I didn't know what to expect. Kabbalah is being touted not as a religion but more of a spiritual technology, as a self help guide towards lasting fulfillment using ancient teachings.
What drew me to attend this event was when David Ghyam, the 23-year old L.A.-based teacher in one of his lectures in the Philippines, said that Rosh Hashana is an opportunity "to wipe the slate clean"; to correct not only the negative actions of the last 12 months but also issues from past lives. He said that this is made possible through the confluence of several powerful forces during this specific period in time and for this year its from Sept 12 to 15.
There was indeed some kind of powerful force present.
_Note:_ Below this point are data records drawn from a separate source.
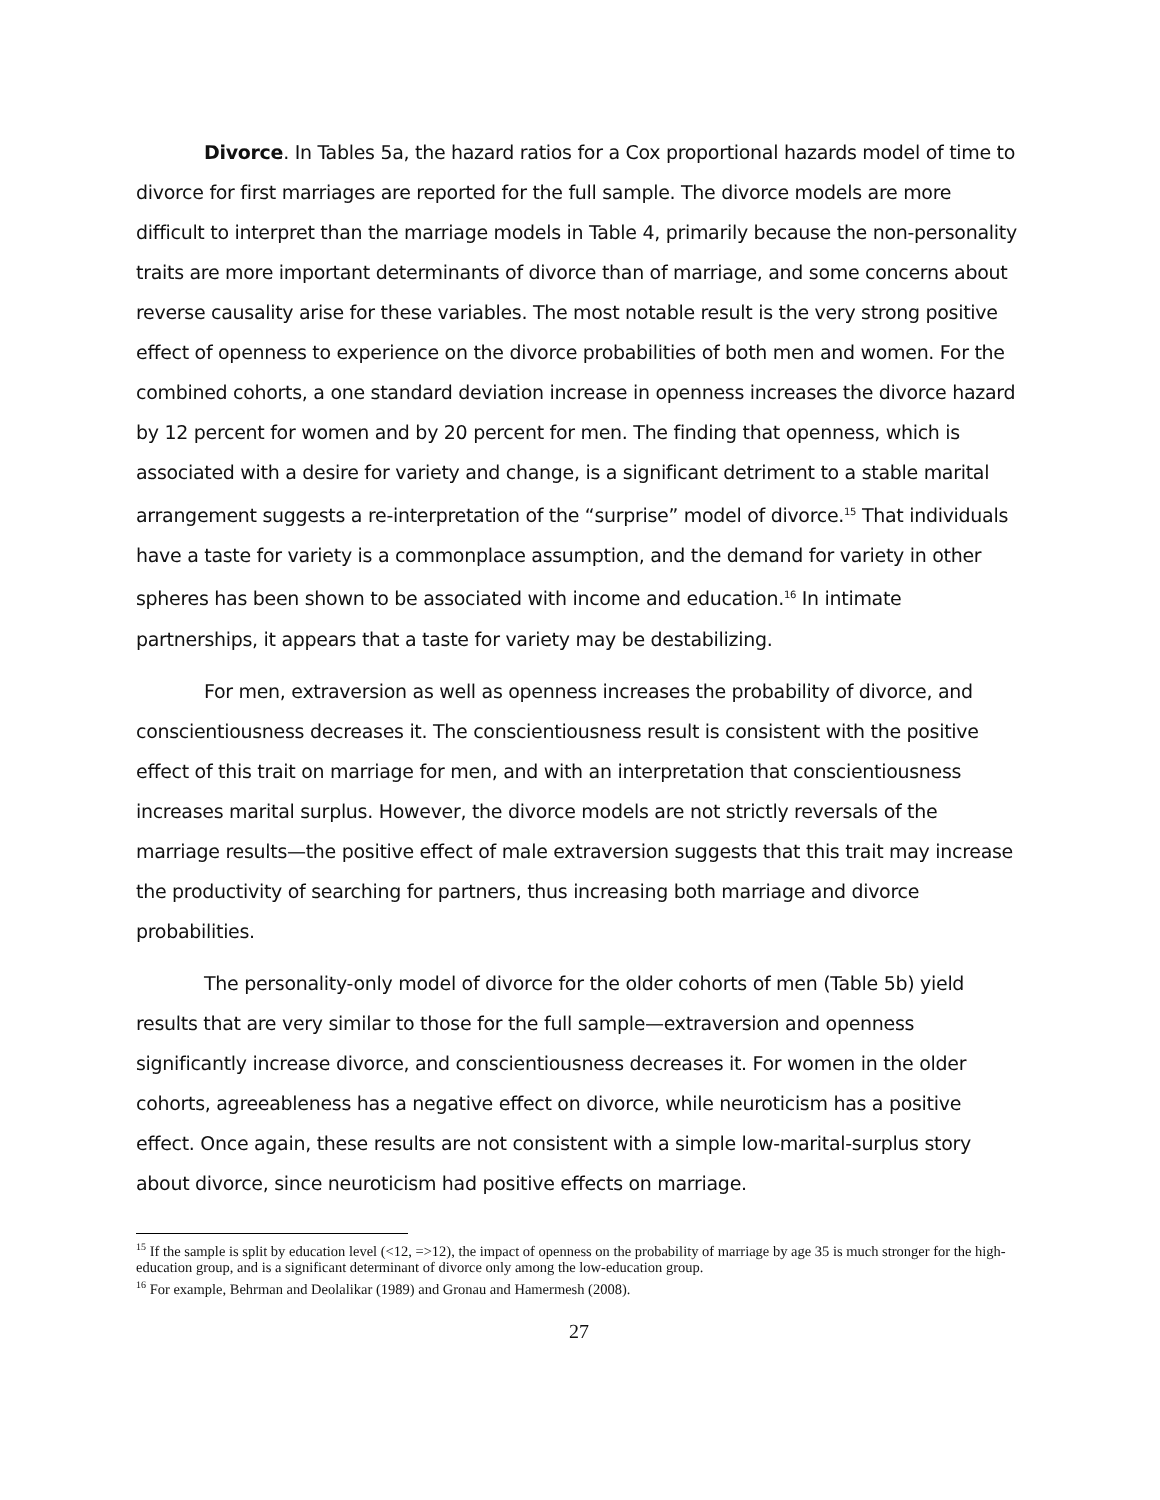Divorce. In Tables 5a, the hazard ratios for a Cox proportional hazards model of time to divorce for first marriages are reported for the full sample. The divorce models are more difficult to interpret than the marriage models in Table 4, primarily because the non-personality traits are more important determinants of divorce than of marriage, and some concerns about reverse causality arise for these variables. The most notable result is the very strong positive effect of openness to experience on the divorce probabilities of both men and women. For the combined cohorts, a one standard deviation increase in openness increases the divorce hazard by 12 percent for women and by 20 percent for men. The finding that openness, which is associated with a desire for variety and change, is a significant detriment to a stable marital arrangement suggests a re-interpretation of the “surprise” model of divorce.<sup>15</sup> That individuals have a taste for variety is a commonplace assumption, and the demand for variety in other spheres has been shown to be associated with income and education.<sup>16</sup> In intimate partnerships, it appears that a taste for variety may be destabilizing.
For men, extraversion as well as openness increases the probability of divorce, and conscientiousness decreases it. The conscientiousness result is consistent with the positive effect of this trait on marriage for men, and with an interpretation that conscientiousness increases marital surplus. However, the divorce models are not strictly reversals of the marriage results—the positive effect of male extraversion suggests that this trait may increase the productivity of searching for partners, thus increasing both marriage and divorce probabilities.
The personality-only model of divorce for the older cohorts of men (Table 5b) yield results that are very similar to those for the full sample—extraversion and openness significantly increase divorce, and conscientiousness decreases it. For women in the older cohorts, agreeableness has a negative effect on divorce, while neuroticism has a positive effect. Once again, these results are not consistent with a simple low-marital-surplus story about divorce, since neuroticism had positive effects on marriage.
<sup>15</sup> If the sample is split by education level (<12, =>12), the impact of openness on the probability of marriage by age 35 is much stronger for the high-education group, and is a significant determinant of divorce only among the low-education group.
<sup>16</sup> For example, Behrman and Deolalikar (1989) and Gronau and Hamermesh (2008).
27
I was in tears while singing and clapping, I was moved by the lectures, I felt some tingling sensation in my fingers and burning sensation in my ears. I just let go and was open to everything including the blowing of the shofar, the scanning of armaic letters and also in fact going to the ocean every morning (except on Shabbat) to do mikveh. This involves immersing the entire body into the water while doing specific meditations as a form of healing.
The bottomline learning during the event is to treat everyone with human dignity; to put others before ourselves which is actually the basic tenet of any religion which can be referred to as the golden rule “do unto others what you want others to do unto you” or even ‘love thy neighbor’.
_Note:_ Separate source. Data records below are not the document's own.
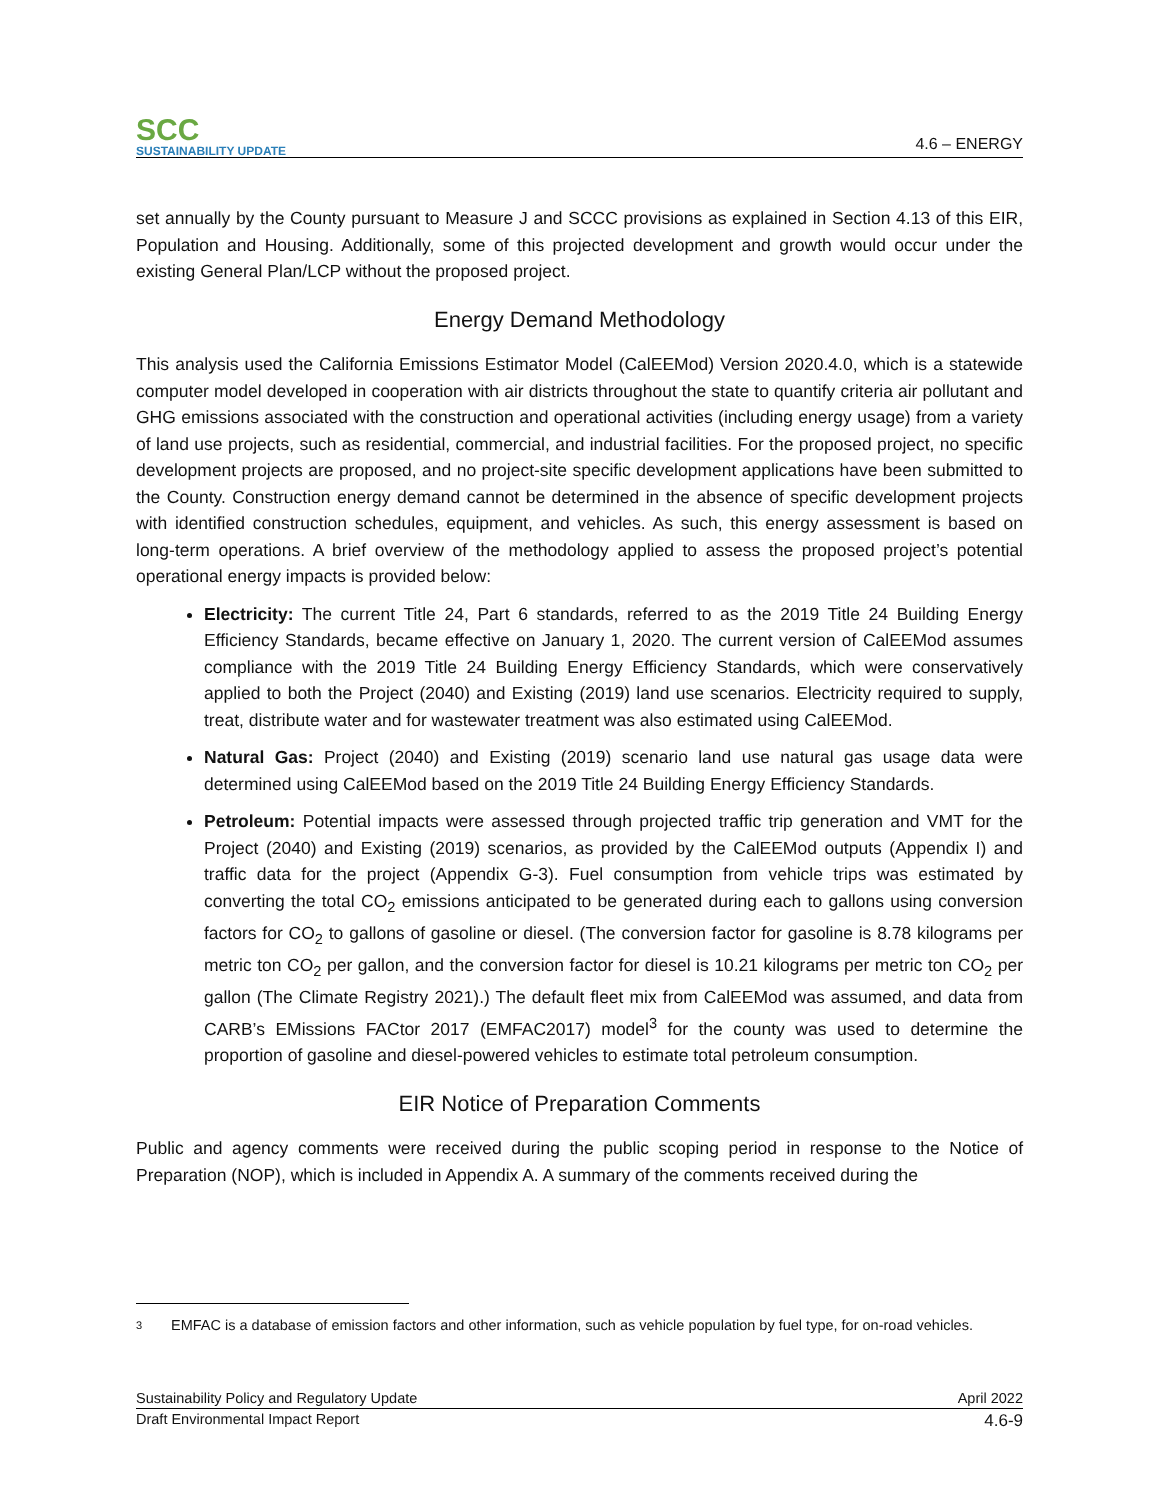SCC
SUSTAINABILITY UPDATE
4.6 – ENERGY
set annually by the County pursuant to Measure J and SCCC provisions as explained in Section 4.13 of this EIR, Population and Housing. Additionally, some of this projected development and growth would occur under the existing General Plan/LCP without the proposed project.
Energy Demand Methodology
This analysis used the California Emissions Estimator Model (CalEEMod) Version 2020.4.0, which is a statewide computer model developed in cooperation with air districts throughout the state to quantify criteria air pollutant and GHG emissions associated with the construction and operational activities (including energy usage) from a variety of land use projects, such as residential, commercial, and industrial facilities. For the proposed project, no specific development projects are proposed, and no project-site specific development applications have been submitted to the County. Construction energy demand cannot be determined in the absence of specific development projects with identified construction schedules, equipment, and vehicles. As such, this energy assessment is based on long-term operations. A brief overview of the methodology applied to assess the proposed project’s potential operational energy impacts is provided below:
Electricity: The current Title 24, Part 6 standards, referred to as the 2019 Title 24 Building Energy Efficiency Standards, became effective on January 1, 2020. The current version of CalEEMod assumes compliance with the 2019 Title 24 Building Energy Efficiency Standards, which were conservatively applied to both the Project (2040) and Existing (2019) land use scenarios. Electricity required to supply, treat, distribute water and for wastewater treatment was also estimated using CalEEMod.
Natural Gas: Project (2040) and Existing (2019) scenario land use natural gas usage data were determined using CalEEMod based on the 2019 Title 24 Building Energy Efficiency Standards.
Petroleum: Potential impacts were assessed through projected traffic trip generation and VMT for the Project (2040) and Existing (2019) scenarios, as provided by the CalEEMod outputs (Appendix I) and traffic data for the project (Appendix G-3). Fuel consumption from vehicle trips was estimated by converting the total CO<sub>2</sub> emissions anticipated to be generated during each to gallons using conversion factors for CO<sub>2</sub> to gallons of gasoline or diesel. (The conversion factor for gasoline is 8.78 kilograms per metric ton CO<sub>2</sub> per gallon, and the conversion factor for diesel is 10.21 kilograms per metric ton CO<sub>2</sub> per gallon (The Climate Registry 2021).) The default fleet mix from CalEEMod was assumed, and data from CARB’s EMissions FACtor 2017 (EMFAC2017) model<sup>3</sup> for the county was used to determine the proportion of gasoline and diesel-powered vehicles to estimate total petroleum consumption.
EIR Notice of Preparation Comments
Public and agency comments were received during the public scoping period in response to the Notice of Preparation (NOP), which is included in Appendix A. A summary of the comments received during the
3 EMFAC is a database of emission factors and other information, such as vehicle population by fuel type, for on-road vehicles.
Sustainability Policy and Regulatory Update April 2022
Draft Environmental Impact Report 4.6-9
The whole process involves changing of consciousness. Michael Berg said in his lecture the last day that “the way we view something changes the way it occurs.” I guess this is what is meant by wiping the slate clean. Berg said that, where consciousness is, is where our history is, and thereby we can transform retroactively today.
Kabbalah is not an easy task. It requires constant study to learn the process to become better. Kabbalah encourages to love without reason (unconditional love), to go beyond conflicts (unity), to find joy and happiness in what has already been given (appreciation), resist the desire to react to instinctive impulses (reaction) and to accept responsibility for own actions (accountability).
The world operates on a cause and effect. Whatever happens may be the result of a negative action that we have done a moment ago, yesterday, a week before, last year or even previous lifetimes. In a nutshell, another familiar voice from LKS Level 2 Michael Moscowitz sums up the best advice to resist reacting “when in doubt, shut up!”